Most physical confrontations include grabbing and pulling at close range, and this is where you will feel like a fish in the water. 

Muay Thai teaches you how to break holds, blast the attacker with vicious elbow and knee strikes, and above all, unleash your violent instincts and never stop fighting until the attacker either backs off or crumbles down to the ground in pain.

The only major downside of Muay Thai is the intensity. The rate of injuries is high, and training can sometimes get painful. 


Boxing gyms worldwide are seeing more and more women joining the classes, and for the right reason. 

Training is simple, burns a lot of calories, improves strength, and above all, teaches you how to fight. All that a woman could ask for from martial arts.

What makes boxing effective is its simple concept and methods of teaching. You won’t get overwhelmed by the number of techniques or anxious because you are not fit enough to execute certain moves.

No, boxing revolves around 5 different punches, footwork, and upper body movement, and anyone can learn it. 

It works well in any fighting situation despite relying only on hand strikes. 

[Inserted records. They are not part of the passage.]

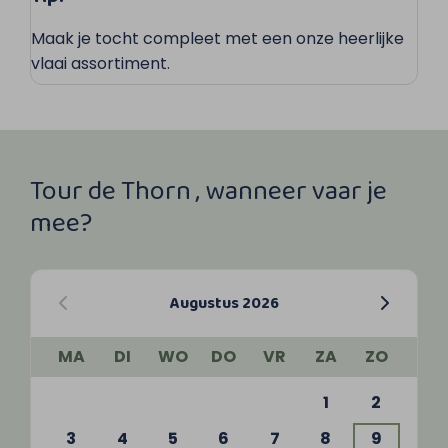
Maak je tocht compleet met een onze heerlijke
vlaai assortiment.
Tour de Thorn , wanneer vaar je
mee?
Augustus 2026
MA
DI
WO
DO
VR
ZA
ZO
1
2
3
4
5
6
7
8
9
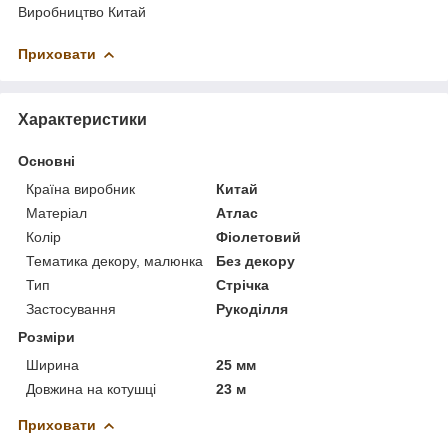
Виробництво Китай
Приховати
Характеристики
Основні
Країна виробник
Китай
Матеріал
Атлас
Колір
Фіолетовий
Тематика декору, малюнка
Без декору
Тип
Стрічка
Застосування
Рукоділля
Розміри
Ширина
25 мм
Довжина на котушці
23 м
Приховати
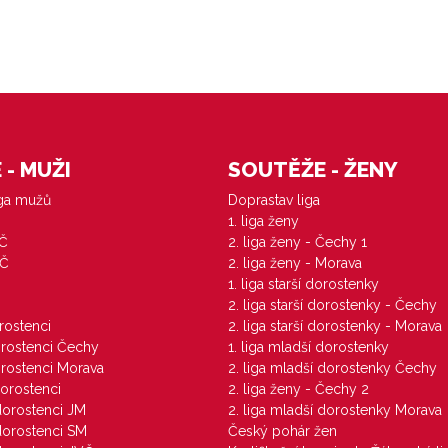
- MUŽI
SOUTĚŽE - ŽENY
iga mužů
Doprastav liga
1. liga ženy
VČ
2. liga ženy - Čechy 1
ZČ
2. liga ženy - Morava
1. liga starší dorostenky
M
2. liga starší dorostenky - Čechy
orostenci
2. liga starší dorostenky - Morava
dorostenci Čechy
1. liga mladší dorostenky
dorostenci Morava
2. liga mladší dorostenky Čechy
dorostenci
2. liga ženy - Čechy 2
 dorostenci JM
2. liga mladší dorostenky Morava
 dorostenci SM
Český pohár žen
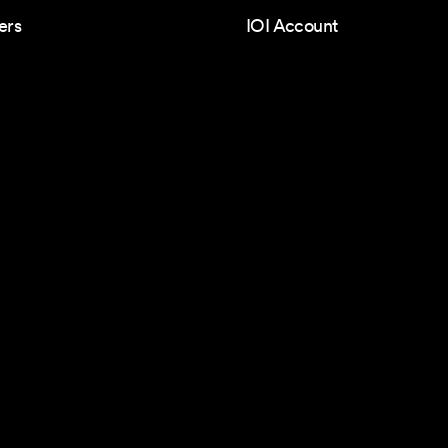
ers
IOI Account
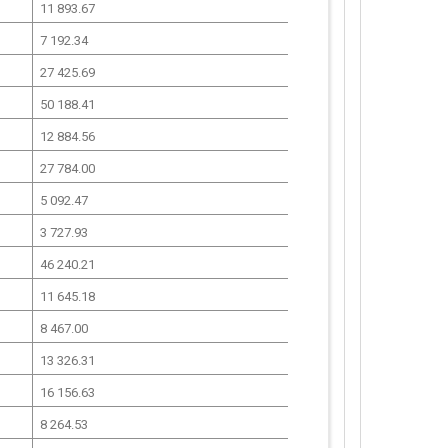
11 893.67
7 192.34
27 425.69
50 188.41
12 884.56
27 784.00
5 092.47
3 727.93
46 240.21
11 645.18
8 467.00
13 326.31
16 156.63
8 264.53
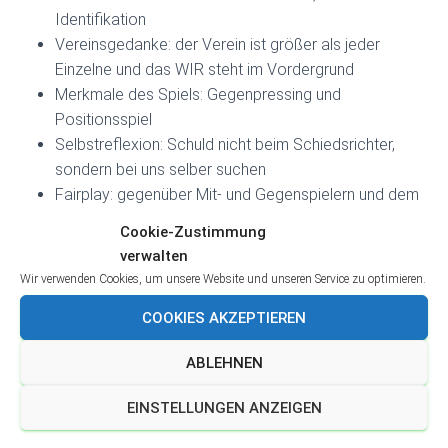
Identifikation
Vereinsgedanke: der Verein ist größer als jeder
Einzelne und das WIR steht im Vordergrund
Merkmale des Spiels: Gegenpressing und
Positionsspiel
Selbstreflexion: Schuld nicht beim Schiedsrichter,
sondern bei uns selber suchen
Fairplay: gegenüber Mit- und Gegenspielern und dem
Schiedsrichter
Cookie-Zustimmung
Entwicklung: Erlebnis vor Ergebnis
verwalten
Mentalität: bedingungsloser Einsatz unabhängig vom
Wir verwenden Cookies, um unsere Website und unseren Service zu optimieren.
Spielstand und absolute Zielstrebigkeit
COOKIES AKZEPTIEREN
Mannschaftsgedanke: jeder stellt seine Qualitäten zu
100% in den Dienst der Mannschaft, egal ob Trainer,
ABLEHNEN
Spieler oder Betreuer
Verantwortungsbewusstsein: der übernimmt auf dem
EINSTELLUNGEN ANZEIGEN
Platz Verantwortung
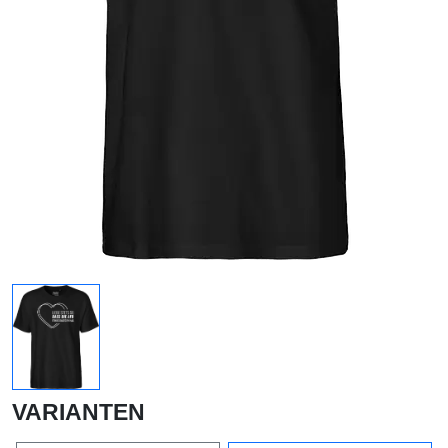
VARIANTEN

Even if you get attacked by a physically stronger and bigger male, a proper punch to the face can easily break their jaw, nose, or tooth, giving you time to run away. 

Here, smaller women can also compensate for the lack in size with fast footwork and precise striking.

The other good thing is the surprise factor. Few expect a woman to dodge a strike using head movement, angle out, and blast them with a perfectly placed punching combo.

Brazilian Jiu-Jitsu

Brazilian jiu-jitsu is widely regarded as the best self-defense martial art for women due to its safety and effectiveness. 

BJJ is a grappling-based martial art that doesn’t include any striking. And since punches and kicks cause the most damage, the injury rate is low in BJJ training.

Next, BJJ is an advanced grappling system and very hard to defend against. It is ideal for women as it enables them to beat the physically bigger attacker in a grappling exchange. 

For instance, when a woman gets attacked by men, they usually end up in the bottom position on the ground, which puts the attacker into a dominant position from which they can do whatever they want to.

But BJJ teaches you how to break the hold, attack using different chokes and joint locks, or escape and even reverse the position. 

The focus is on technique, leverage, and balances, and most people, no matter how strong they are, are unfamiliar with defensive procedures. 

Above all, training in BJJ is fun and will change you as a person. Each gym embraces a positive atmosphere and respectful behavior and encourages personal growth.